Trine (2009, PlayStation Network and PC) is a fairytale-inspired platformer with realistic physics, which offers three characters and requires clever solutions to a myriad of challenges. The gameplay is based on fully interactive physics and each character's different abilities and tactics can be used to invent new ways to overcome obstacles -- and save the kingdom.
Frozenbyte was formed in 2001 by gaming enthusiasts with no professional game industry experience. Our debut game -- Shadowgrounds (2005, PC) -- was well-received by critics and gamers alike and we felt like conquering the world. In 2006, after the dust had settled on Shadowgrounds, a great "AAA" concept was developed.
Most of the company worked on the project for almost two years, while smaller teams worked on prototype projects and outsourcing work that made it all possible. Of these projects, only our internal Shadowgrounds Survivor (2007, PC) was ever released.
Ultimately it became clear that the publishers who had enough money did not believe in our ability to deliver the AAA game we were pitching to them, and the publishers who had enough faith did not have nearly enough money.
In hindsight, asking for five to 10 million dollars, going from PC-only to multiplatform overnight, and hiring a lot of new people should've set off our own alarm bells too.
Shutting down the project was a painful process and resulted in a company much smaller in headcount. The remaining development team was left without a project, but these developers quickly found their home in the Trine project -- previously a one-man operation with a couple of interns in its pre-production stage. The project looked promising and suitable for a bigger release than originally planned.
As the third game for us, Trine had a lot riding on it. If it would not be successful, it would be hard to find the strength to carry on, and the financial debts would probably devour the company. But it was also a project full of potential -- Trine was to be the rebirth of Frozenbyte.
What Went Right
1. The decision to re-design the game
Trine, then under a different name, had been in pre-production for almost two years. It was an old school-inspired (MSX era) platformer with focus on large freeform levels. We often referred to it as one programmer's "hobby project". The project was also a test bed for interns and new employees. It was starting to feel like fun.
With the added manpower from the failed AAA project, the game's original design was seen as too small and unambitious -- and it was deemed to have major design flaws due to its old-school roots. The game was essentially redesigned over the weekend and greenlit for production the next Monday. The team needed work to do.

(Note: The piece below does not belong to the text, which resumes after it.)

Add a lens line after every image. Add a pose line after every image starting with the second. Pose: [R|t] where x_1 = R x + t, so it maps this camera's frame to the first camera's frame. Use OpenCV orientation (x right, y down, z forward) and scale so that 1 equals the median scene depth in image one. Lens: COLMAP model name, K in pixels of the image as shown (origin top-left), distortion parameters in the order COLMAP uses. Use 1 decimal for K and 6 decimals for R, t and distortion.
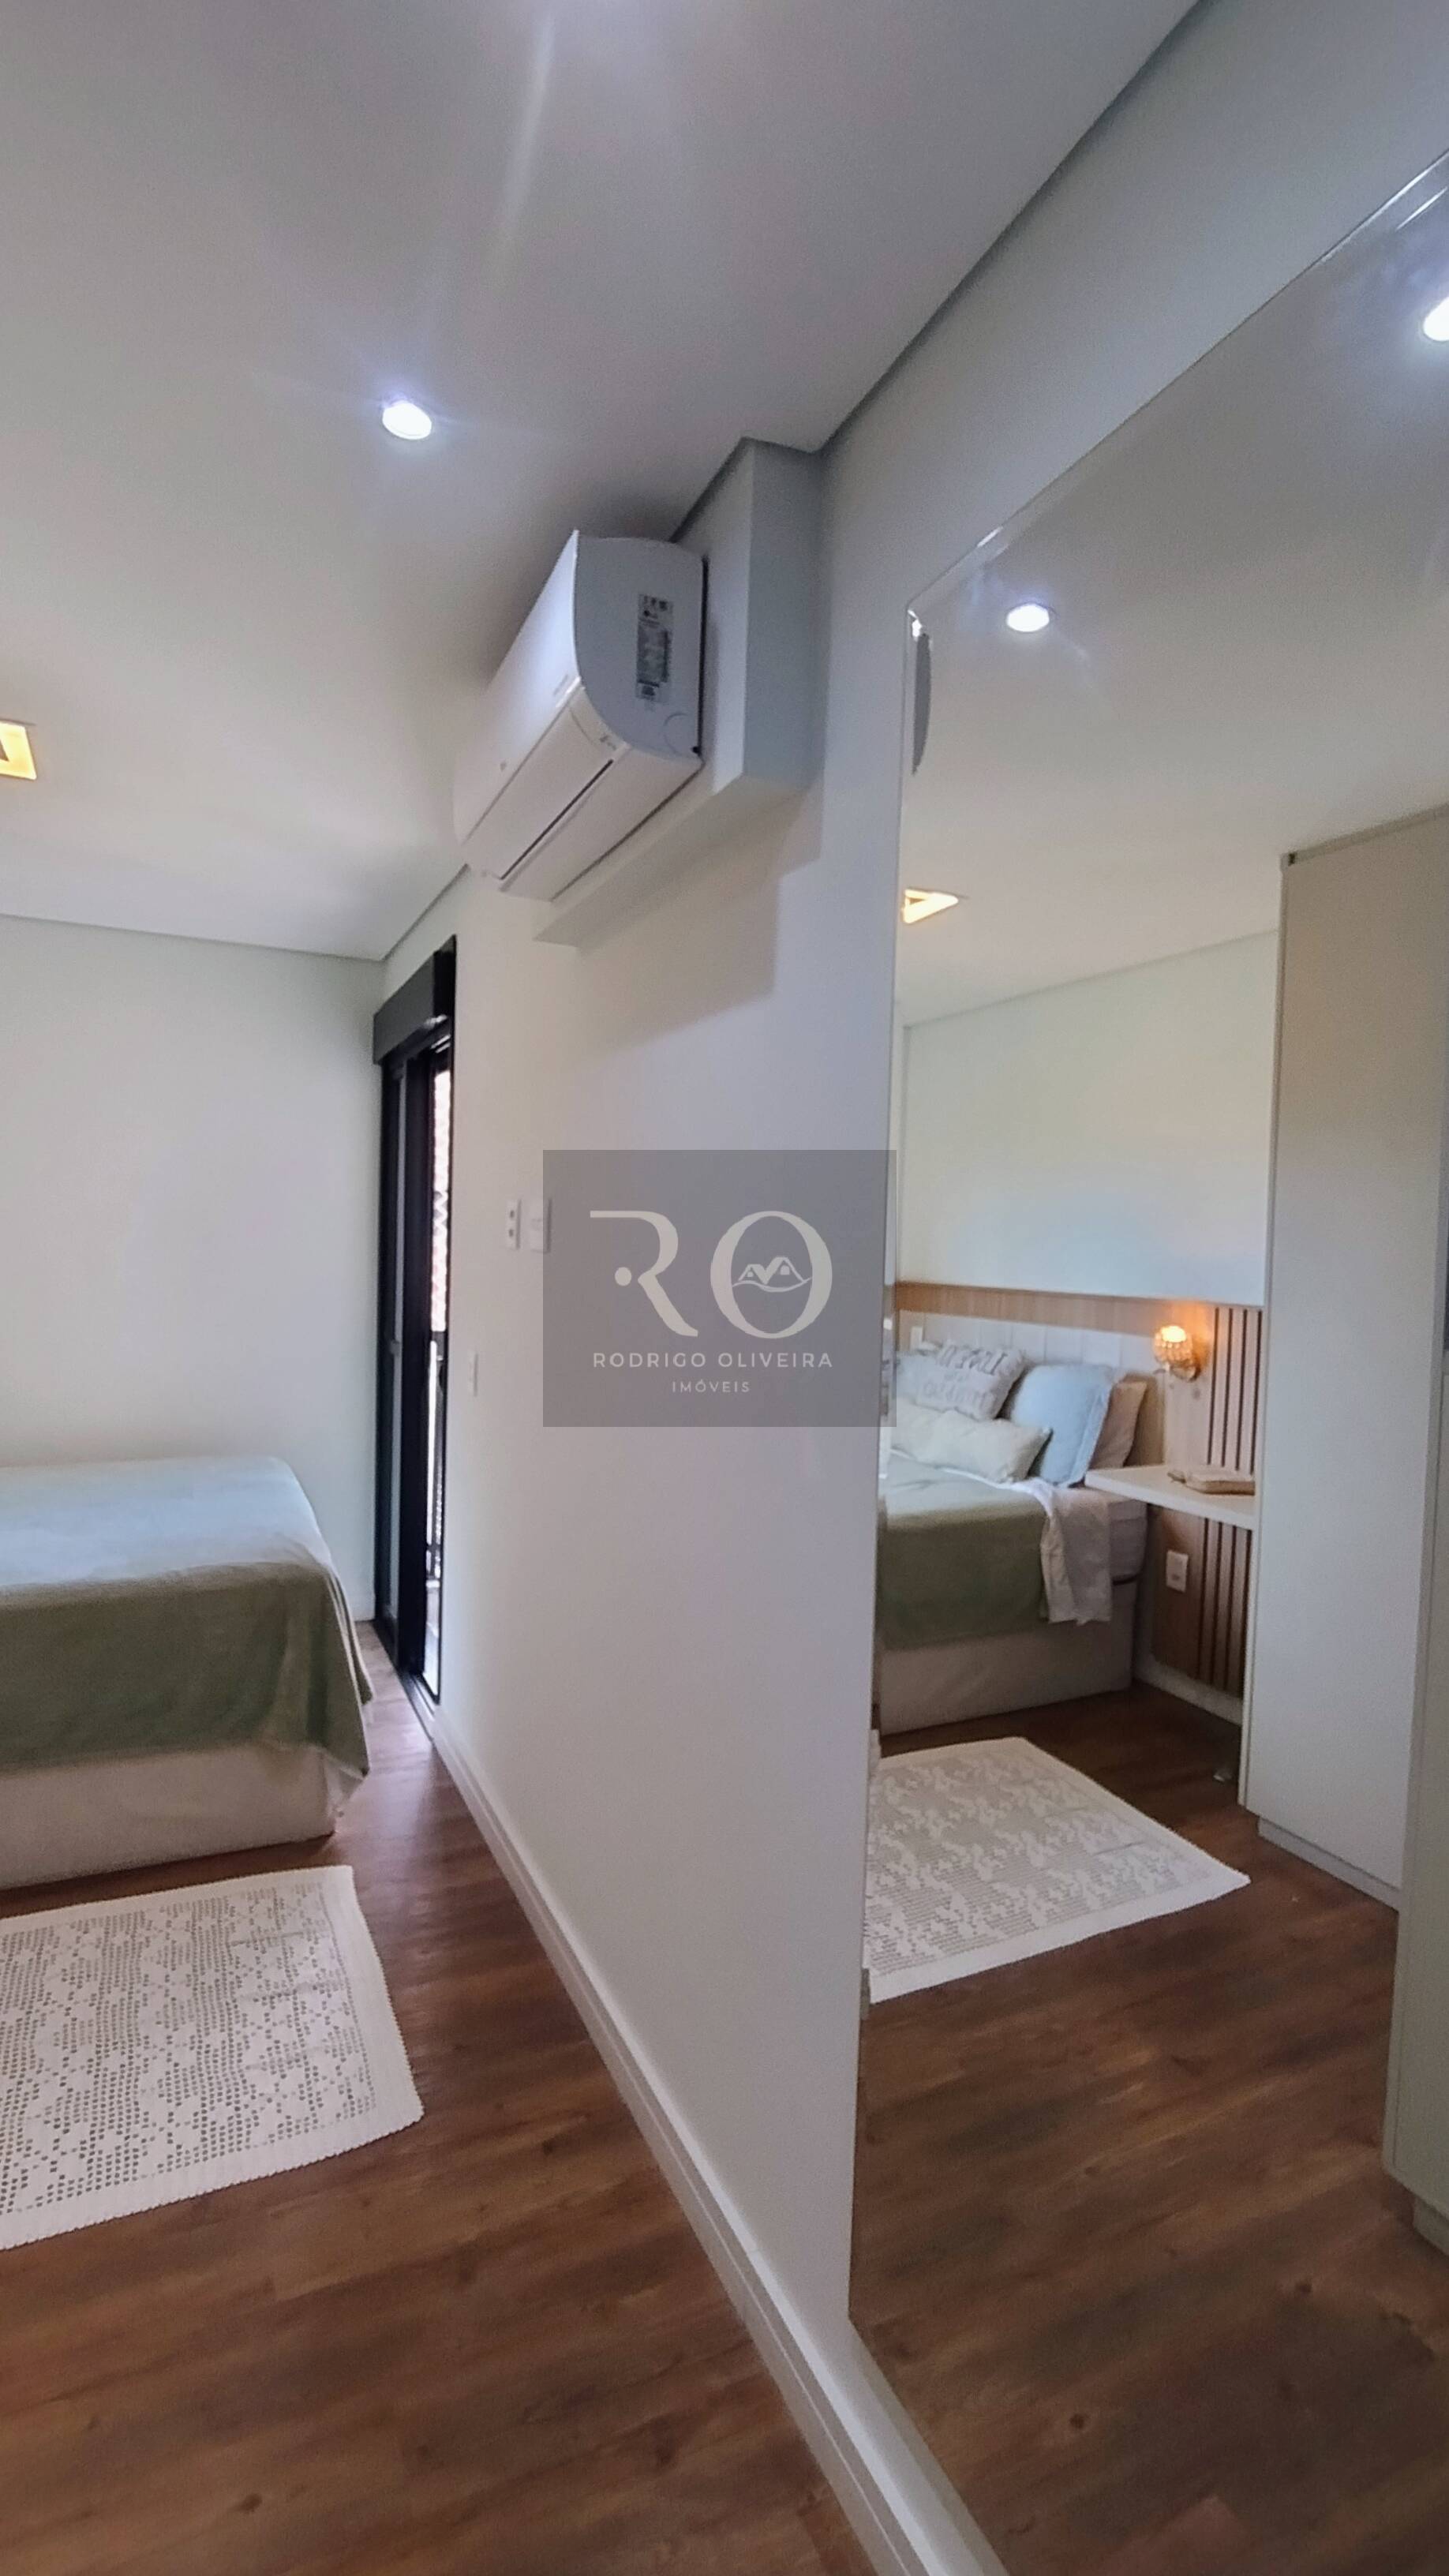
lens RADIAL K [[1182.8, 0, 718.7], [0, 1182.8, 1285.7], [0, 0, 1]] dist [-0.005306, 0.002480]
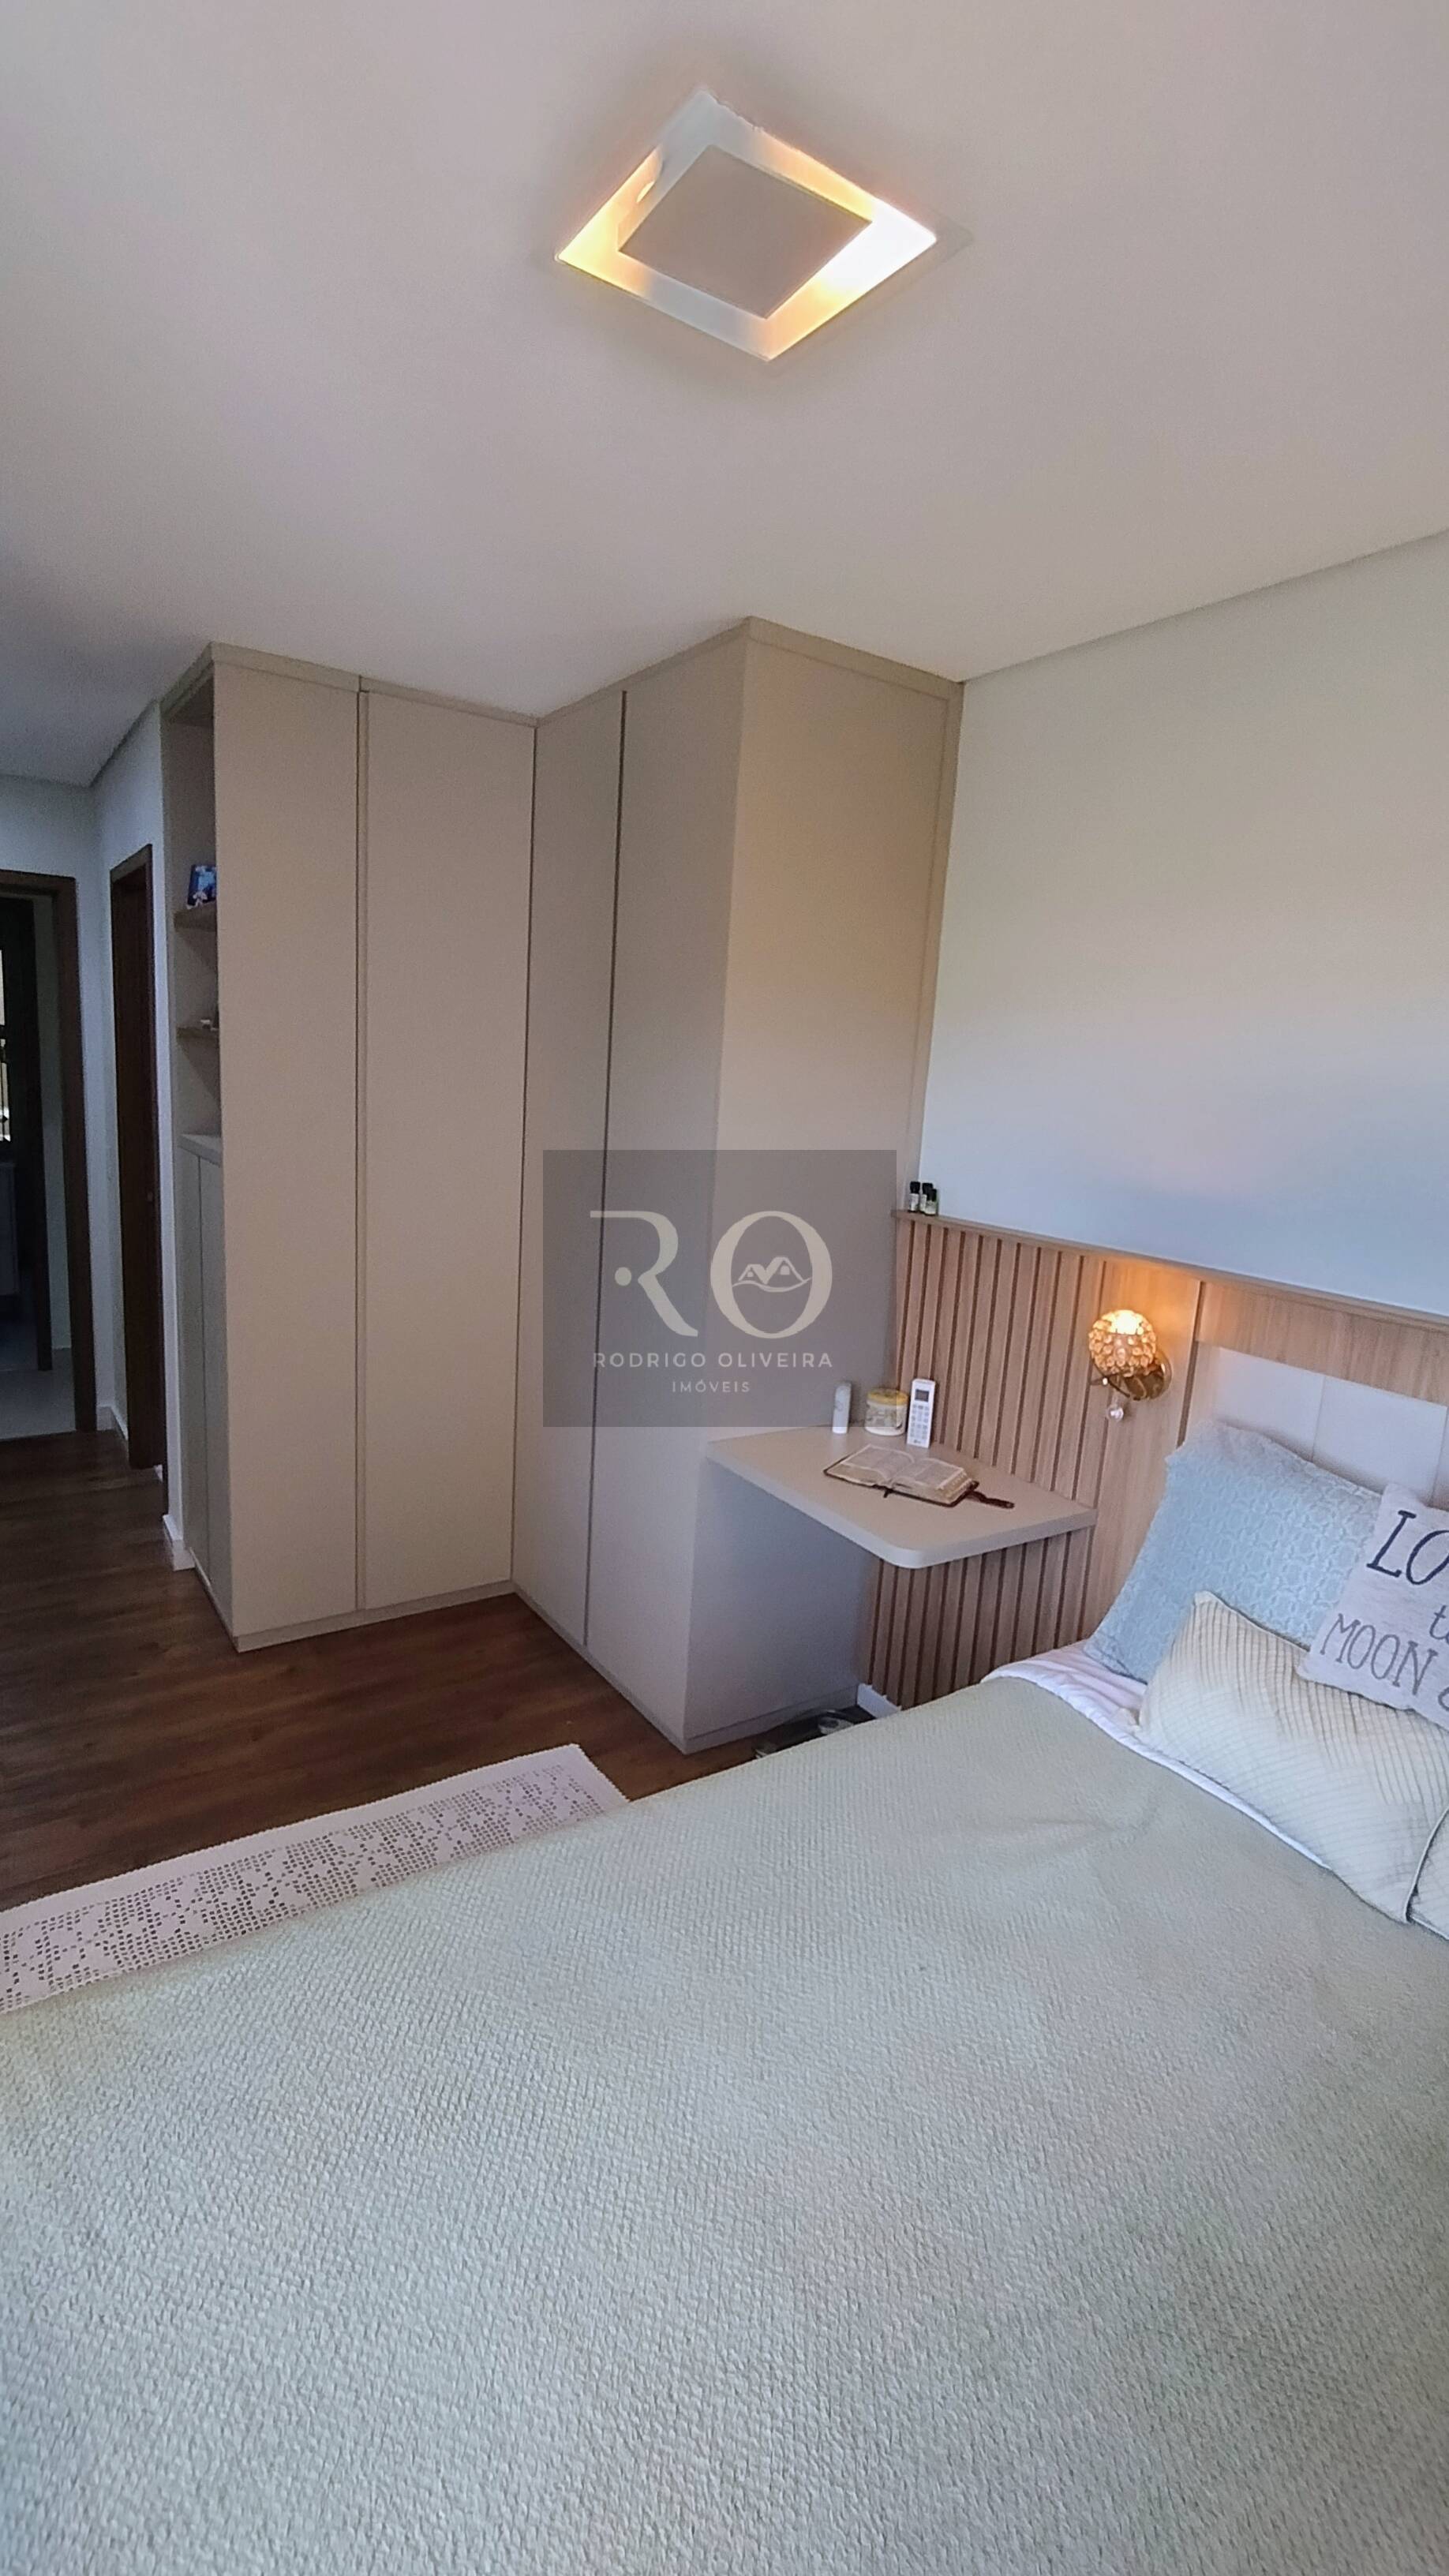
lens RADIAL K [[1182.8, 0, 718.7], [0, 1182.8, 1285.7], [0, 0, 1]] dist [-0.005306, 0.002480]
pose [[-0.984607, -0.057151, -0.165174, -0.685373], [-0.093276, 0.971020, 0.220045, -0.162844], [0.147811, 0.232065, -0.961404, 1.848683]]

How do you transform a game designed to be made in a few dozen man-months into something that takes hundreds of man-months? While the process was painful, the key was understanding that change was necessary. Many of the original design decisions were made to fit the original plan -- less than 12 months of production with a team of just a few inexperienced people.
The game world was to be "free" and very adventurous, levels were to be copy-paste jobs, including plenty of backtracking, finding keys and other puzzle elements, and having a difficulty of old-school proportions -- unforgiving by today's standards.
The new design evolved over time but certain things were set from the beginning. More weight was given to physics, and a key factor was giving the Wizard the ability to summon physics objects into the world.
One of the main gameplay elements in the original design was a time limit for character change. Essentially levels were supposed to have segments that had a time limit for completion, and the player could choose whichever of the three characters he wanted to tackle the challenge.
If the player failed and couldn't get to the end of the segment within the time limit, he'd have to do it again (perhaps try another character). This design was now seen as punishing the players and was completely removed, which changed the core gameplay drastically.
The original design also had much less differentiation between characters -- all characters had more or less the same basic attributes and their differences came from the various items that the player could give to them. The characters were redesigned and given distinct personalities and capabilities.
While some criticism has been laid out as to why the capabilities were not made into a single character -- and in fact many prospective publishers commented on this -- we felt and still feel that the three character decision was key in making the game feel cohesive, have a better story and have more marketing power.
The three characters are mentioned in every article about the game and the message it says to potential players is very clear. It also brings in mind classic old-school games such as Lost Vikings, which was welcome, even if the game's new design was not as big of an homage to old classics as its original design was.
A key point in the new concept and its level design was allowing players to play the game in their own way and solve simple puzzles with any character or their combination. Almost all situations in Trine can be solved with any character and clever use of the environment.
While many of these design decisions brought a lot of anxiety with them, they were crucial to the success of Trine. The game can be seen as a very relaxed, play-at-your-own-pace type of adventure, suitable for both hardcore and casual gamers, and this fact has probably attributed to the game's success.